СУТЬ ЗАДАНИЯ: Кому, по словам Пушкина из отрывка о нем, он был обязан тем, что не стал подражателем ни Жуковского, ни Батюшкова?

ПРЕДЛОЖЕННЫЙ ОТРЫВОК:
После этой выходки Пушкин объявил решительно, что при М. он больше ничего читать не станет; и когда потом он собрался читать нам Онегина, то поставлены были маховые, чтоб дать знать, если будет к нам идти М. Он и шел; но, по данному сигналу, все мы разбежались из палатки Раевского. М. пришел, нашел палатку пустою и возвратился восвояси. Тогда мы собрались опять, и чтение состоялось.
Здесь, кстати, для характеристики М., расскажу другой случай его со мною лично. В 1828 году, под Ахалцыхом, я был ранен в ногу и лежал внутри мечети, а Раевский занимал наружную крытую галерею, при входе в нее (по нашему паперть). Раз собралось к Раевскому несколько лиц к обеду, в том числе и генерал М. Он вошел ко мне. «Поздравляю вас». — «С чем, позвольте узнать?» — «С тем, что вы ранены». — «То есть с тем, что не убит? Покорно вас благодарю». — «Нет, но вам, должно быть, очень приятно быть раненым». — «Напротив того, и больно и скучно лежать». — «Да, но оказываемое вам сочувствие!» — «Что же тут особенного? Всякому больному, а тем более раненому, все оказывают сочувствие». — «Да, но не всем оказывается такое внимание, как вам: вас вот навещают и генералы». Я не удержался и закричал: «Пушкин, поди сюда!» Вбежал ко мне Лев. «Вот Н. Н. находит, что мне должно быть очень приятно быть раненым, и знаешь почему? Потому, что меня навещают генералы». — «Ха, ха, ха!» И Лев Сергеевич с хохотом выбежал рассказывать об этом собравшемуся обществу. Ко мне нахлынула вся толпа: «Что такое, что такое?» Я рассказал. Раевский рад был случаю поострить, другие подмешивали к его остротам свою соль, и великодушному генералу было, видимо, очень неловко.
В бывших у нас литературных беседах я раз сделал Пушкину вопрос, всегда меня занимавший: как он не поддался тогдашнему обаянию Жуковского и Батюшкова и даже в самых первых своих опытах не сделался подражателем ни того, ни другого? Пушкин мне отвечал, что этим он обязан Денису Давыдову, который дал ему почувствовать еще в Лицее возможность быть оригинальным.

ИСХОДНЫЕ ДАННЫЕ:

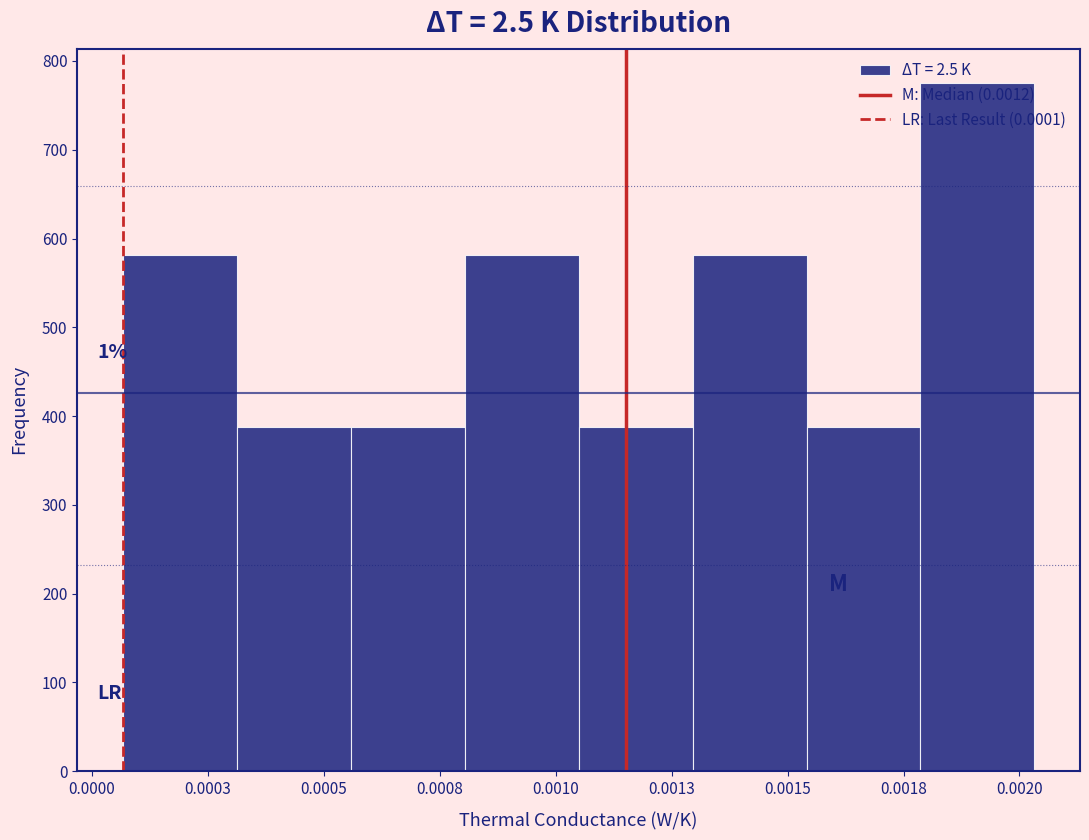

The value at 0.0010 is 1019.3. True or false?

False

ОТВЕТ НА ЗАДАНИЕ: Денису Давыдову, который еще в Лицее дал ему почувствовать возможность быть оригинальным.